The fact that both Q<A> and Q<B> are instances of the same class template does not change the fact that they are two completely unrelated classes, possibly with a completely different layout (due to template specialization).

This would not be any different from doing:

struct X
{
    virtual std::string test() = 0;
};

struct Y : X
{
    virtual int test() { return 42; } // ERROR! std::string and int are
                                      // unrelated, just as Q<A> and Q<B>
};

The client calling test() on a pointer to X would expect the result to be a string, but "Whoops!", the object pointed to by that pointer is of type Y, and the return type of Y::test() is int. What should happen? A run-time crash?

Y y;
X* p = &y;
std::string s = p->test(); // D'OH!

C++ is a statically typed language, meaning that type checking is performed at compile-time. In this case, the message from the compiler is there to tell you that the derived class does not adhere to the interface of the class it derives from.

If you are wondering what "invalid covariant return type" means, and in particular the word "covariant", that's easily explained.

Suppose you have a base class B with a virtual function foo() that returns an X*:

struct B
{
    virtual X* foo();
};

And suppose that you have a class D derived from B that overrides foo() by returning an Y*, where Y is a class derived from X:

struct D : B
{
    virtual Y* foo();
};

Is this a problem?
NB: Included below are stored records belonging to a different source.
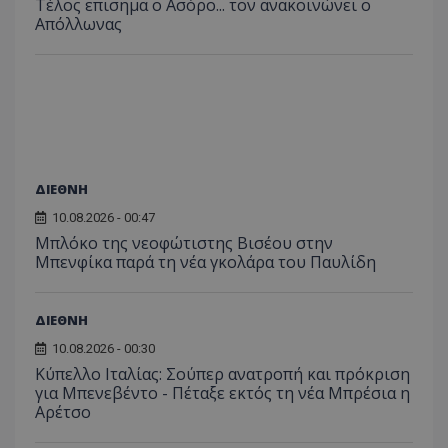
Tέλος επισημα ο Ασόρο... τον ανακοινώνει ο
Απόλλωνας
ΔΙΕΘΝΗ
10.08.2026 - 00:47
Μπλόκο της νεοφώτιστης Βισέου στην
Μπενφίκα παρά τη νέα γκολάρα του Παυλίδη
ΔΙΕΘΝΗ
10.08.2026 - 00:30
Κύπελλο Ιταλίας: Σούπερ ανατροπή και πρόκριση
για Μπενεβέντο - Πέταξε εκτός τη νέα Μπρέσια η
Αρέτσο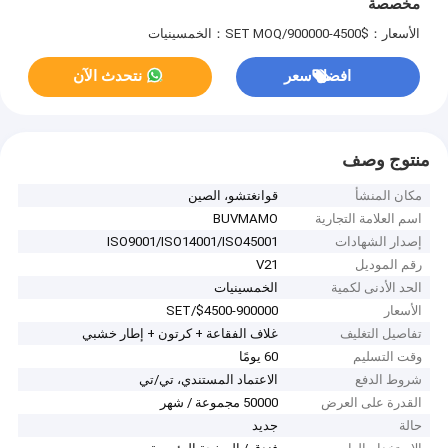
مخصصة
الأسعار：$4500-900000/SET
MOQ：الخمسينيات
افضل سعر
نتحدث الآن
منتوج وصف
مكان المنشأ
قوانغتشو، الصين
اسم العلامة التجارية
BUVMAMO
إصدار الشهادات
ISO9001/ISO14001/ISO45001
رقم الموديل
V21
الحد الأدنى لكمية
الخمسينيات
الأسعار
$4500-900000/SET
تفاصيل التغليف
غلاف الفقاعة + كرتون + إطار خشبي
وقت التسليم
60 يومًا
شروط الدفع
الاعتماد المستندي، تي/تي
القدرة على العرض
50000 مجموعة / شهر
حالة
جديد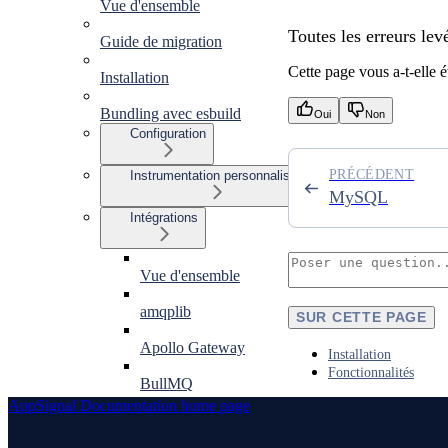
Vue d'ensemble
Toutes les erreurs lev
Guide de migration
Cette page vous a-t-elle ét
Installation
Bundling avec esbuild
Oui
Non
Configuration
PRÉCÉDENT
Instrumentation personnalisée
MySQL
Intégrations
Vue d'ensemble
amqplib
SUR CETTE PAGE
Apollo Gateway
Installation
Fonctionnalités
BullMQ
AppSignal Documentation
home page
Elasticsearch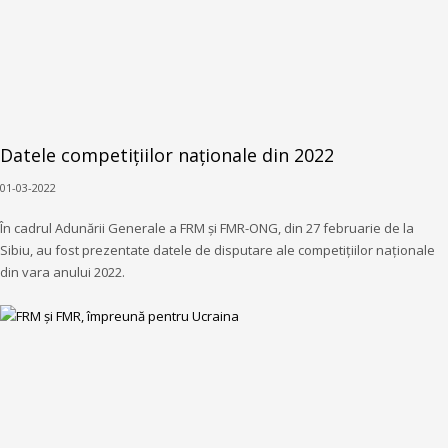
Datele competițiilor naționale din 2022
01-03-2022
În cadrul Adunării Generale a FRM și FMR-ONG, din 27 februarie de la
Sibiu, au fost prezentate datele de disputare ale competițiilor naționale
din vara anului 2022.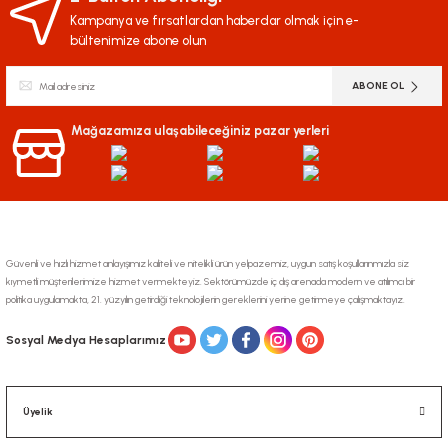
Kampanya ve fırsatlardan haberdar olmak için e-
bültenimize abone olun
ABONE OL
Mağazamıza ulaşabileceğiniz pazar yerleri
Güvenli ve hızlı hizmet anlayışımız kaliteli ve nitelikli ürün yelpazemiz, uygun satış koşullarınmızla siz
kıymetli müşterilerimize hizmet vermekteyiz. Sektörümüzde iç dış arenada modern ve atılımcı bir
politika uygulamakta, 21. yüzyılın getirdiği teknolojilerin gereklerini yerine getirmeye çalışmaktayız.
Sosyal Medya Hesaplarımız
Üyelik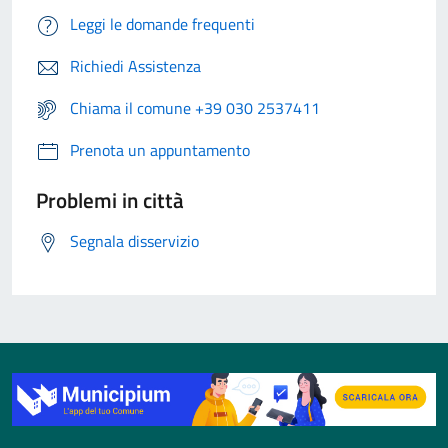
Leggi le domande frequenti
Richiedi Assistenza
Chiama il comune +39 030 2537411
Prenota un appuntamento
Problemi in città
Segnala disservizio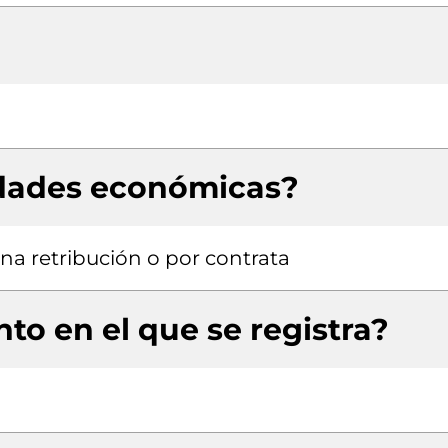
idades económicas?
a retribución o por contrata
to en el que se registra?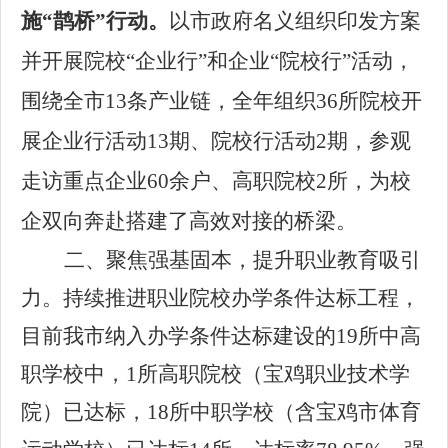
施
“鹊桥”行动。
以市政府名义组织印发方案
并开展院校
“企业行”和企业“院校行”活动，
围绕全市
13条产业链，全年组织36所院校开
展企业行活动13期、院校行活动2期，参观
走访重点企业60余户、高职院校2所，为校
企双向奔赴搭建了高效对接的桥梁。
二、聚焦强基固本，提升职业教育吸引
力。
持续推进职业院校办学条件达标工程，
目前我市纳入办学条件达标建设的
19所中高
职学校中，1所高职院校（宝鸡职业技术学
院）已达标，18所中职学校（含宝鸡市体育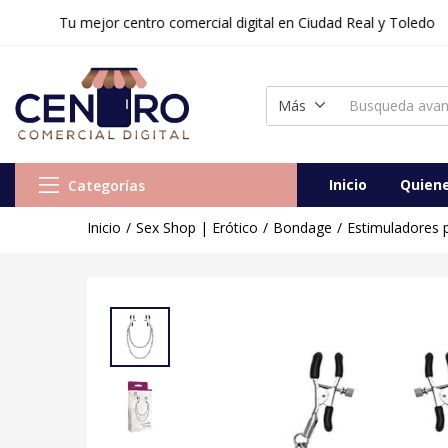
Tu mejor centro comercial digital en Ciudad Real y Toledo
Más
Inicio
Quien
Categorías
Inicio
Sex Shop | Erótico
Bondage
Estimuladores 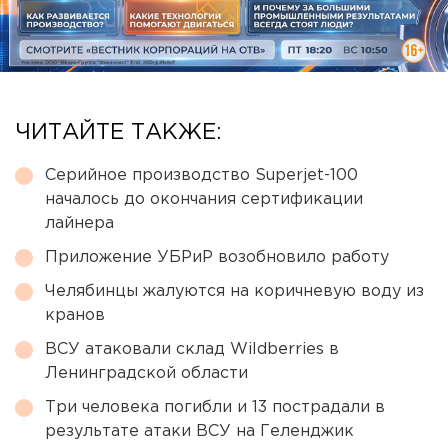
ЧИТАЙТЕ ТАКЖЕ:
Серийное производство Superjet-100
началось до окончания сертификации
лайнера
Приложение УБРиР возобновило работу
Челябинцы жалуются на коричневую воду из
кранов
ВСУ атаковали склад Wildberries в
Ленинградской области
Три человека погибли и 13 пострадали в
результате атаки ВСУ на Геленджик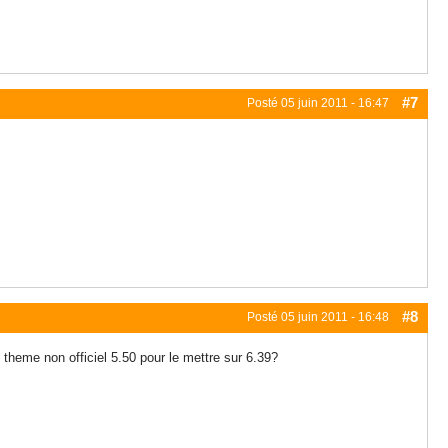
#7
Posté
05 juin 2011 - 16:47
#8
Posté
05 juin 2011 - 16:48
 theme non officiel 5.50 pour le mettre sur 6.39?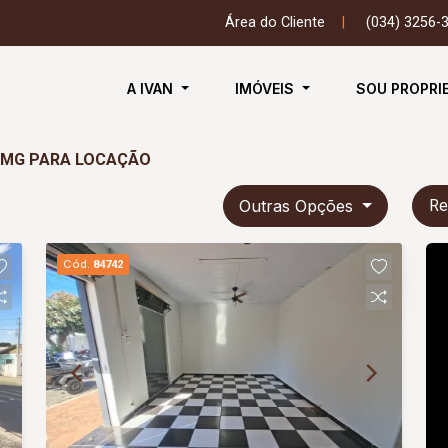
Área do Cliente
|
(034) 3256-
A IVAN
IMÓVEIS
SOU PROPRI
, MG PARA LOCAÇÃO
Outras Opções
Re
Cód.
84742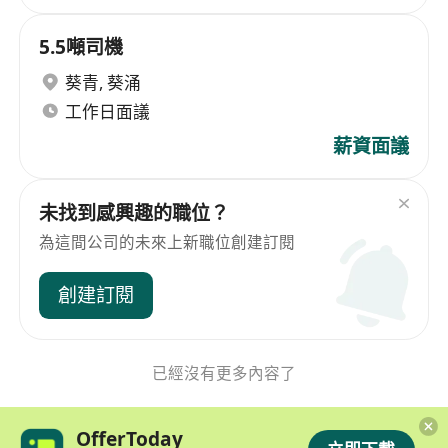
5.5噸司機
葵青
,
葵涌
工作日面議
薪資面議
未找到感興趣的職位？
為這間公司的未來上新職位創建訂閱
創建訂閱
已經沒有更多內容了
OfferToday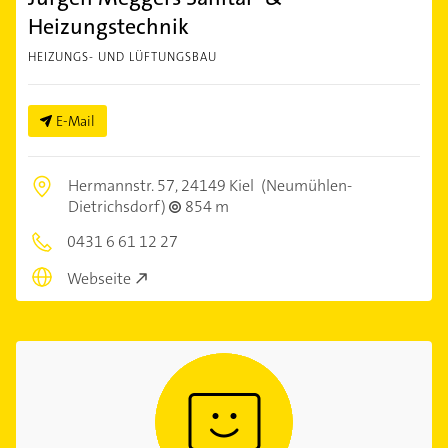
Heizungstechnik
HEIZUNGS- UND LÜFTUNGSBAU
E-Mail
Hermannstr. 57,
24149 Kiel
(Neumühlen-
Dietrichsdorf)
854 m
0431 6 61 12 27
Webseite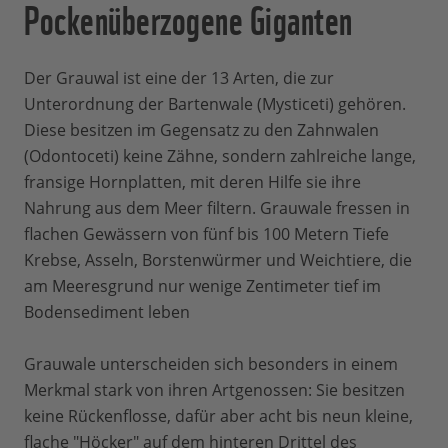
Pockenüberzogene Giganten
Der Grauwal ist eine der 13 Arten, die zur
Unterordnung der Bartenwale (Mysticeti) gehören.
Diese besitzen im Gegensatz zu den Zahnwalen
(Odontoceti) keine Zähne, sondern zahlreiche lange,
fransige Hornplatten, mit deren Hilfe sie ihre
Nahrung aus dem Meer filtern. Grauwale fressen in
flachen Gewässern von fünf bis 100 Metern Tiefe
Krebse, Asseln, Borstenwürmer und Weichtiere, die
am Meeresgrund nur wenige Zentimeter tief im
Bodensediment leben
Grauwale unterscheiden sich besonders in einem
Merkmal stark von ihren Artgenossen: Sie besitzen
keine Rückenflosse, dafür aber acht bis neun kleine,
flache "Höcker" auf dem hinteren Drittel des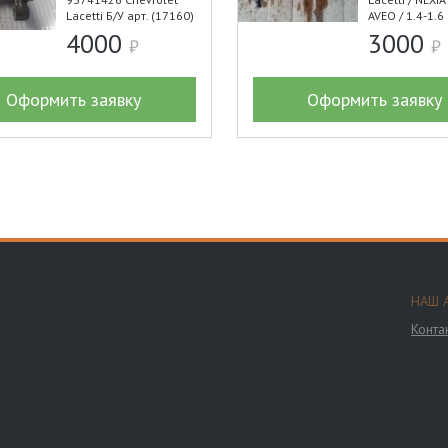
Lacetti Б/У арт. (17160)
AVEO / 1.4-1.
4000
3000
Оформить заявку
Оформить заявку
НАШ 
Конта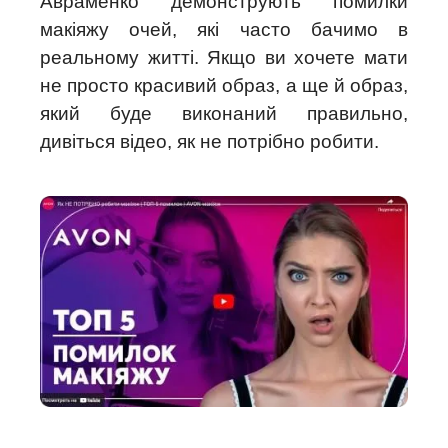
Авраменко демонструють помилки
макіяжу очей, які часто бачимо в
реальному житті. Якщо ви хочете мати
не просто красивий образ, а ще й образ,
який буде виконаний правильно,
дивіться відео, як не потрібно робити.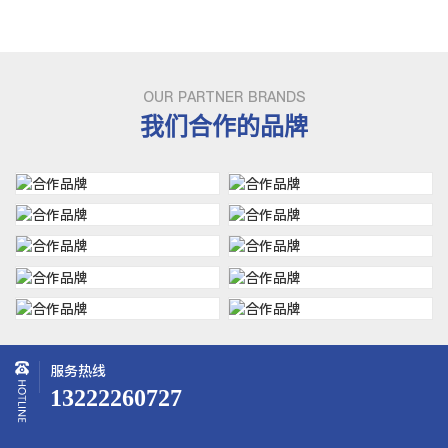
OUR PARTNER BRANDS
我们合作的品牌
服务热线
13222260727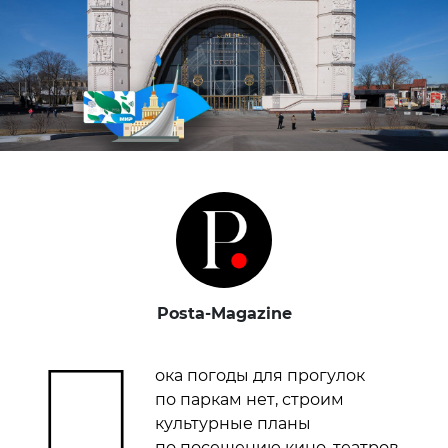
Posta-Magazine
П
ока погоды для прогулок
по паркам нет, строим
культурные планы
по посещению кино, театров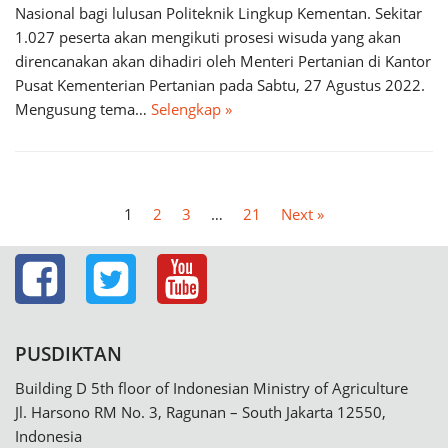
Nasional bagi lulusan Politeknik Lingkup Kementan. Sekitar
1.027 peserta akan mengikuti prosesi wisuda yang akan
direncanakan akan dihadiri oleh Menteri Pertanian di Kantor
Pusat Kementerian Pertanian pada Sabtu, 27 Agustus 2022.
Mengusung tema…
Selengkap »
1
2
3
…
21
Next »
PUSDIKTAN
Building D 5th floor of Indonesian Ministry of Agriculture
Jl. Harsono RM No. 3, Ragunan – South Jakarta 12550,
Indonesia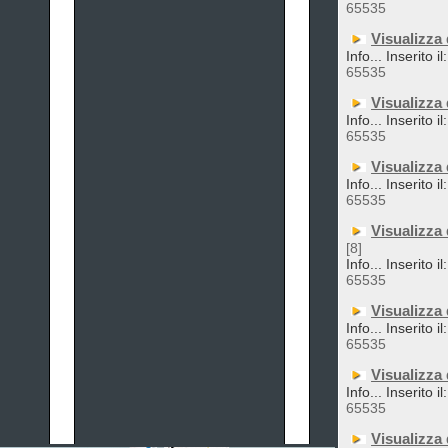
65535
Visualizza
Info... Inserito i
65535
Visualizza
Info... Inserito i
65535
Visualizza
Info... Inserito i
65535
Visualizza
[8]
Info... Inserito i
65535
Visualizza
Info... Inserito i
65535
Visualizza
Info... Inserito i
65535
Visualizza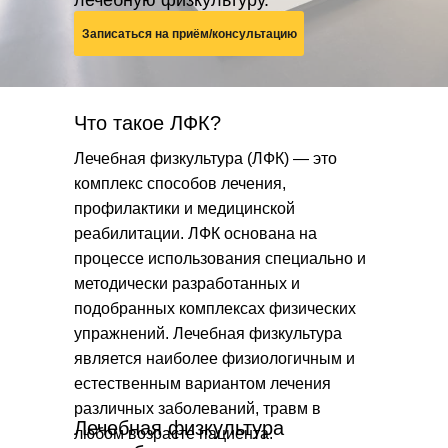
лечебную физкультуру.
Записаться на приём/консультацию
Что такое ЛФК?
Лечебная физкультура (ЛФК) — это
комплекс способов лечения,
профилактики и медицинской
реабилитации. ЛФК основана на
процессе использования специально и
методически разработанных и
подобранных комплексах физических
упражнений. Лечебная физкультура
является наиболее физиологичным и
естественным вариантом лечения
различных заболеваний, травм в
Лечебная физкультура
любом возрасте пациента.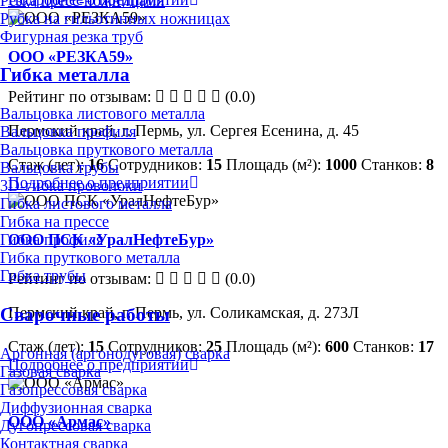
Резка пресс-ножницами
Рубка на гильотинных ножницах
Фигурная резка труб
ООО «РЕЗКА59»
Гибка металла
Рейтинг по отзывам:
(0.0)
Вальцовка листового металла
Пермский край, г. Пермь, ул. Сергея Есенина, д. 45
Вальцовка профиля
Вальцовка пруткового металла
Стаж (лет):
16
Сотрудников:
15
Площадь (м²):
1000
Станков:
8
Вальцовка трубы
Подробнее о предприятии
3D-гибка проволоки
Гибка листового металла
Гибка на прессе
ООО ПСК «УралНефтеБур»
Гибка профиля
Гибка пруткового металла
Гибка трубы
Рейтинг по отзывам:
(0.0)
Сварочные работы
Пермский край, г. Пермь, ул. Соликамская, д. 273Л
Стаж (лет):
15
Сотрудников:
25
Площадь (м²):
600
Станков:
17
Аргонная (аргонодуговая) сварка
Подробнее о предприятии
Газовая сварка
Газопрессовая сварка
Диффузионная сварка
ООО «Армас»
Дугопрессовая сварка
Контактная сварка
Well, the right answer comes from answering this slightly better question: "Would that be a problem for a client calling foo() that expects an X* to be returned?"

And the answer to that question is obviously "No", since Y is a derived class of X, so you can return a pointer to Y instead of a pointer to X:

D d;
B* b = &d;
X* p = b->foo(); // Returns an Y*, but that's OK, because a pointer to Y can be
                 // assigned to a pointer to X

This is an example of a covariant return type. In your example, the return type of C::test() is not covariant with respect to the return type of B::test().

The function with the signature B::test(void) returns an object of type Q<A>, while C::test(void) (which is the same signature, so you're overwriting the function) returns Q<B>. I think that is impossible.

As far as I know it is impossible to overload a function by return type and overwrites of parent functions need to stick to the same return type.

From the Standard §10.3/7

The return type of an overriding function shall be either identical to the return type of the overridden function or covariant with the classes of the functions. If a function D::f overrides a function B::f, the return types of the functions are covariant if they satisfy the following criteria:

• both are pointers to classes, both are lvalue references to classes, or both are rvalue references to classes112
• the class in the return type of B::f is the same class as the class in the return type of D::f, or is an unambiguous and accessible direct or indirect base class of the class in the return type of D::f
• both pointers or references have the same cv-qualification and the class type in the return type of D::f has the same cv-qualification as or less cv-qualification than the class type in the return type of B::f.

You cannot do that. Overrides of virtual functions cannot change the prototype of the function, except very specific cases, such as the covariant return types.

Covariant return would be valid if you were to return in the virtual override a subclass of the type returned in the virtual base. But your Q<A> and Q<B> are unrelated by inheritance. The fact that B is a subclass of A does not make any difference here.